S.O.S
Córdoba
y su capital Montería viven una tragedia. Las inundaciones por cuenta del desbordamiento
del río Sinú debido a las fuertes lluvias de los últimos días tienen bajo el
agua cultivos y viviendas por igual. Las imágenes son desoladoras, los
testimonios de los damnificados desgarradores.
El
frente frío que azota por segunda vez en lo que va corrido del año al Caribe colombiano
explica en parte la tragedia que vive el pueblo cordobés, pero no se debe perder
de vista que Montería y su área metropolitana están asentadas en antiguos
humedales.

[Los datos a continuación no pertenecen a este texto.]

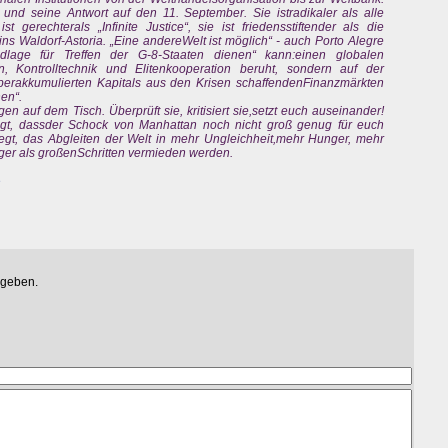
 und seine Antwort auf den 11. September. Sie istradikaler als alle
 gerechterals „Infinite Justice“, sie ist friedensstiftender als die
ins Waldorf-Astoria. „Eine andereWelt ist möglich“ - auch Porto Alegre
dlage für Treffen der G-8-Staaten dienen“ kann:einen globalen
n, Kontrolltechnik und Elitenkooperation beruht, sondern auf der
erakkumulierten Kapitals aus den Krisen schaffendenFinanzmärkten
en“.
gen auf dem Tisch. Überprüft sie, kritisiert sie,setzt euch auseinander!
 Sagt, dassder Schock von Manhattan noch nicht groß genug für euch
egt, das Abgleiten der Welt in mehr Ungleichheit,mehr Hunger, mehr
ger als großenSchritten vermieden werden.
e
egeben.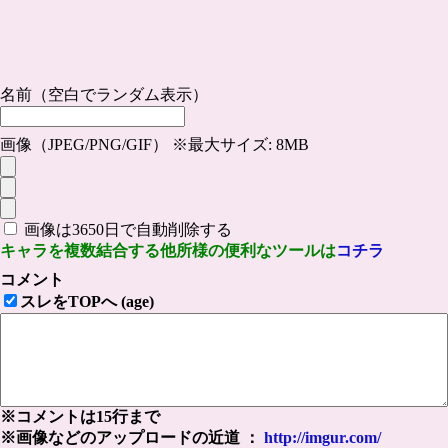
名前（空白でランダム表示）
画像（JPEG/PNG/GIF） ※最大サイズ: 8MB
画像は3650日で自動削除する
キャラを複数結合する他所様の便利なツールは
コチラ
コメント
スレをTOPへ (age)
※コメントは15行まで
※画像などのアップロードの近道 ：
http://imgur.com/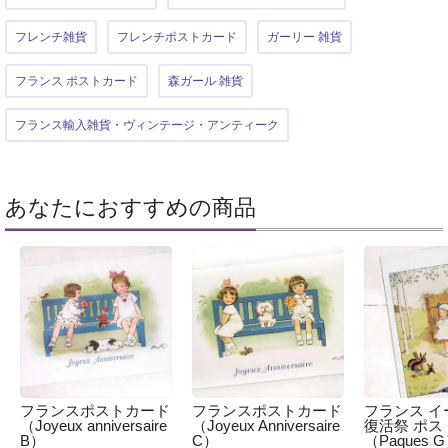
フレンチ雑貨
フレンチポストカード
ガーリー 雑貨
フランス ポストカード
森ガール 雑貨
フランス輸入雑貨・ヴィンテージ・アンティーク
あなたにおすすめの商品
フランスポストカード
フランスポストカード
フランス イ
（Joyeux anniversaire
（Joyeux Anniversaire
復活祭 ポス
B）
C）
（Paques 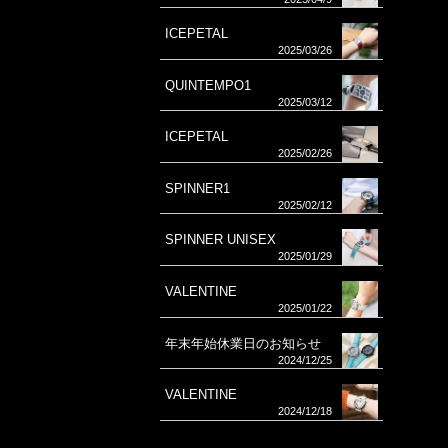
ICEPETAL
2025/03/26
QUINTEMPO1
2025/03/12
ICEPETAL
2025/02/26
SPINNER1
2025/02/12
SPINNER UNISEX
2025/01/29
VALENTINE
2025/01/22
年末年始休業日のお知らせ
2024/12/25
VALENTINE
2024/12/18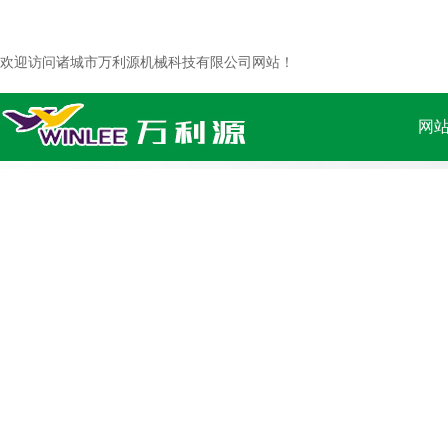
欢迎访问诸城市万利源机械科技有限公司网站！
网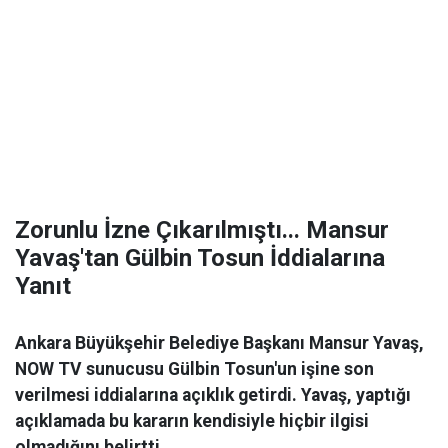
Zorunlu İzne Çıkarılmıştı... Mansur
Yavaş'tan Gülbin Tosun İddialarına
Yanıt
Ankara Büyükşehir Belediye Başkanı Mansur Yavaş,
NOW TV sunucusu Gülbin Tosun'un işine son
verilmesi iddialarına açıklık getirdi. Yavaş, yaptığı
açıklamada bu kararın kendisiyle hiçbir ilgisi
olmadığını belirtti.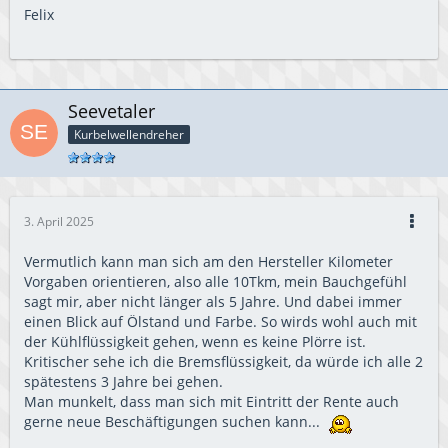
Felix
Seevetaler
Kurbelwellendreher
3. April 2025
Vermutlich kann man sich am den Hersteller Kilometer
Vorgaben orientieren, also alle 10Tkm, mein Bauchgefühl
sagt mir, aber nicht länger als 5 Jahre. Und dabei immer
einen Blick auf Ölstand und Farbe. So wirds wohl auch mit
der Kühlflüssigkeit gehen, wenn es keine Plörre ist.
Kritischer sehe ich die Bremsflüssigkeit, da würde ich alle 2
spätestens 3 Jahre bei gehen.
Man munkelt, dass man sich mit Eintritt der Rente auch
gerne neue Beschäftigungen suchen kann...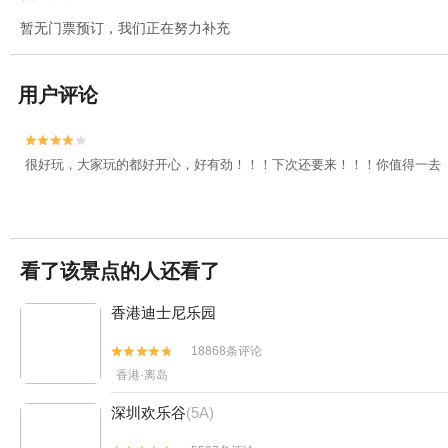
暂无门票预订，我们正在努力补充
用户评论


很好玩，大家玩的都好开心，好有劲！！！下次还要来！！！你值得一去
看了该景点的人还看了
香港迪士尼乐园
18868条评论


香港·离岛
深圳欢乐谷
(5A)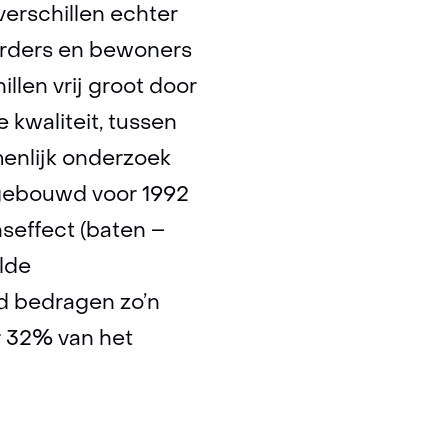
erschillen echter
uurders en bewoners
len vrij groot door
 kwaliteit, tussen
menlijk onderzoek
 gebouwd voor 1992
nseffect (baten –
lde
rd bedragen zo’n
r 32% van het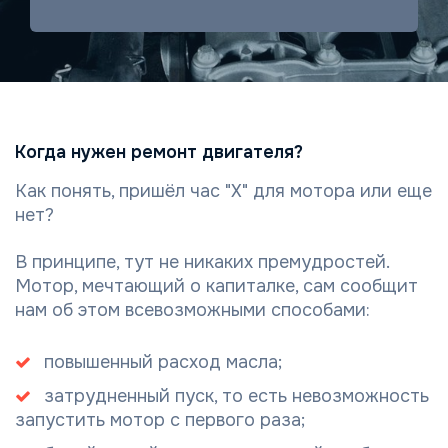
Когда нужен ремонт двигателя?
Как понять, пришёл час "Х" для мотора или еще
нет?
В принципе, тут не никаких премудростей.
Мотор, мечтающий о капиталке, сам сообщит
нам об этом всевозможными способами:
повышенный расход масла;
затрудненный пуск, то есть невозможность
запустить мотор с первого раза;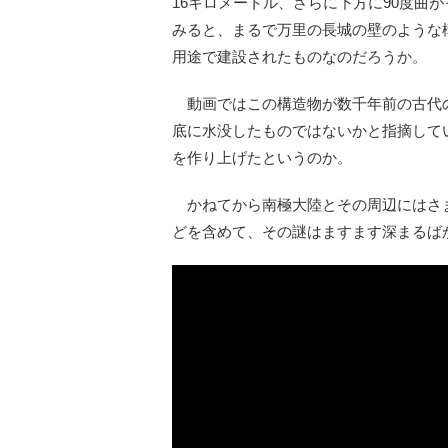
16キロメートル、さらに下方に90度曲
みると、まるで万里の長城の壁のような
用途で建設されたものなのだろうか。
動画ではこの構造物が数千年前の古代
底に水没したものではないかと指摘して
を作り上げたというのか。
かねてから南極大陸とその周辺にはさ
どを含めて、その謎はますます深まるば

En el reverso del billete de 20 mil usted podrá apreciar una imagen del
sistema hidráulico prehispánico de los Zenúes y cómo lograban canalizar el
exceso de agua del río para regar cultivos en zonas aledañas. Muchos de esos
espacios inundables pasaron a ser usados para la ganadería intensiva y la
construcción de viviendas y conjuntos residenciales. La modificación de esos
ecosistemas ha mermado la capacidad del terreno para regular el flujo de agua y
mitigar las crecientes.
Otro
elemento que tendría una incidencia en la calamidad que atraviesan Córdoba y Montería
es la hidroeléctrica de Urrá que para diciembre del 2025 estaba a tope, desconociendo
los pronósticos de lluvias para los dos primeros meses del presente año. Al no
contar con capacidad de represamiento, la hidroeléctrica se ha visto obligada a
verter grandes cantidades de agua que agudizan el problema.
La crisis climática es una realidad y, lamentablemente, afecta con mayor dureza a países como el nuestro que son los que menos contribuyen a ella.
La
crisis climática es una realidad y, lamentablemente, afecta con mayor dureza a países
como el nuestro que son los que menos contribuyen a ella. Según un informe de Naciones
Unidas “Cerca del 80% de las personas más pobres del mundo -unos 887
millones- viven en regiones expuestas a calor extremo, inundaciones y otros
riesgos climáticos”.
Si
bien ese mismo informe invita a tomar acciones globales para “abordar el
problema”, al día de hoy la comunidad internacional carece de una hoja de ruta
para tal fin, por lo tanto, son los gobiernos locales quienes deben tomar la
batuta y priorizar políticas que mitiguen al máximo las situaciones de riesgo. Córdoba
y, especialmente, Montería son un ejemplo que el desarrollo debe venir de la
mano con un profundo conocimiento y cuidado de la naturaleza.